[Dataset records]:

========

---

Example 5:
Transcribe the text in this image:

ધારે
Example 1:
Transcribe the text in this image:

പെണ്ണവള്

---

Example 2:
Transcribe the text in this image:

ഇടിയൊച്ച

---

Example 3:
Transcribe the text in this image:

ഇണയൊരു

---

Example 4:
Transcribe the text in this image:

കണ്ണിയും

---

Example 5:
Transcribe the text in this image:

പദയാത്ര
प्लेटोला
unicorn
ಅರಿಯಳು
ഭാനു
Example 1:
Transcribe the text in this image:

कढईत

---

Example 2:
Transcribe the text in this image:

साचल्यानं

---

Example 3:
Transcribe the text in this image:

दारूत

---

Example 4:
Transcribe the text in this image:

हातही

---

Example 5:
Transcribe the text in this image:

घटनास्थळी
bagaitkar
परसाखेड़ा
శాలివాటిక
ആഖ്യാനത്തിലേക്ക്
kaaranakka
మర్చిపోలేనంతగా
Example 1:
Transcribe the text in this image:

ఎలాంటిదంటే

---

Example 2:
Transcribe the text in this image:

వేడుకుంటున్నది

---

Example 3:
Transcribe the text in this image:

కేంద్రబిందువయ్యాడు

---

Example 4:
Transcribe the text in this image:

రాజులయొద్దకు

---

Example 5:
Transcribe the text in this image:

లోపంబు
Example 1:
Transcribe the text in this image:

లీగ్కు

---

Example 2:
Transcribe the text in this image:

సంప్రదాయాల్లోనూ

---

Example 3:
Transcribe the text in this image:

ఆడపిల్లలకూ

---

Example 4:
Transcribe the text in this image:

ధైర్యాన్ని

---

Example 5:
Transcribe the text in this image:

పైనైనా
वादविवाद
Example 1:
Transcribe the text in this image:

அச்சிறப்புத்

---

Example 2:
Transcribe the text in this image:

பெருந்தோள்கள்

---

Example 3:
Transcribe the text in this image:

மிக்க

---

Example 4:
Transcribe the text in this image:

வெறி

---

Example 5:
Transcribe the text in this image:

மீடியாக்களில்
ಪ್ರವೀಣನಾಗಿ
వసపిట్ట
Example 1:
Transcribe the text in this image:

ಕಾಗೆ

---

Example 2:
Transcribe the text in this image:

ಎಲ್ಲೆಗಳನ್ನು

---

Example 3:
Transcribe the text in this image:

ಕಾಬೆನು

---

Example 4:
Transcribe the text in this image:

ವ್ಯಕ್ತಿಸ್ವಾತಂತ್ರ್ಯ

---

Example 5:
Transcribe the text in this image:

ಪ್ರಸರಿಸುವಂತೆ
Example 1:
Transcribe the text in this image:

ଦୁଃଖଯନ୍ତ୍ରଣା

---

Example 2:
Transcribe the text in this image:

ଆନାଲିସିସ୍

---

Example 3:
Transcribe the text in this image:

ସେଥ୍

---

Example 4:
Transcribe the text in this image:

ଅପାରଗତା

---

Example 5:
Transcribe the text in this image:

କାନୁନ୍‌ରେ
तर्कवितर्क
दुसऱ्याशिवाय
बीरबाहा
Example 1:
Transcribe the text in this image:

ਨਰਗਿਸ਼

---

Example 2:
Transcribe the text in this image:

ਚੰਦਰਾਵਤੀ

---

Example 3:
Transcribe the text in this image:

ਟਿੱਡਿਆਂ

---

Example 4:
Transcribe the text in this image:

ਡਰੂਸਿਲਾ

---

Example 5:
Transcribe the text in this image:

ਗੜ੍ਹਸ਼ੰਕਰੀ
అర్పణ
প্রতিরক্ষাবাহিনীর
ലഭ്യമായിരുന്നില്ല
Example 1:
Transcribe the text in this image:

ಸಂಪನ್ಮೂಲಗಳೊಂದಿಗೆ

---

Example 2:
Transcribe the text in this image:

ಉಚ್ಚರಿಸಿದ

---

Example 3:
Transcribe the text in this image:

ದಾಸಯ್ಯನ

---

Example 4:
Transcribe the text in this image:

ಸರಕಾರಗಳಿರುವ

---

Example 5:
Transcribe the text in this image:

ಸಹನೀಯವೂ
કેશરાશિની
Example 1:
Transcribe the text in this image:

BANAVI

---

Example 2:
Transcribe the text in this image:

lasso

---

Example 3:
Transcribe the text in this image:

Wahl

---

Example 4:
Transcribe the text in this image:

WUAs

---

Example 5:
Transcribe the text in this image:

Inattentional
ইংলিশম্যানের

========

[TASK TO COMPLETE]:
Copy out the rows from the beginning through the line containing "వేడుకుంటున్నది", changing each "Transcribe" to "Write out" and leaving all else unchanged.

[COMPLETED EXERCISE]:
---

Example 5:
Write out the text in this image:

ધારે
Example 1:
Write out the text in this image:

പെണ്ണവള്

---

Example 2:
Write out the text in this image:

ഇടിയൊച്ച

---

Example 3:
Write out the text in this image:

ഇണയൊരു

---

Example 4:
Write out the text in this image:

കണ്ണിയും

---

Example 5:
Write out the text in this image:

പദയാത്ര
प्लेटोला
unicorn
ಅರಿಯಳು
ഭാനു
Example 1:
Write out the text in this image:

कढईत

---

Example 2:
Write out the text in this image:

साचल्यानं

---

Example 3:
Write out the text in this image:

दारूत

---

Example 4:
Write out the text in this image:

हातही

---

Example 5:
Write out the text in this image:

घटनास्थळी
bagaitkar
परसाखेड़ा
శాలివాటిక
ആഖ്യാനത്തിലേക്ക്
kaaranakka
మర్చిపోలేనంతగా
Example 1:
Write out the text in this image:

ఎలాంటిదంటే

---

Example 2:
Write out the text in this image:

వేడుకుంటున్నది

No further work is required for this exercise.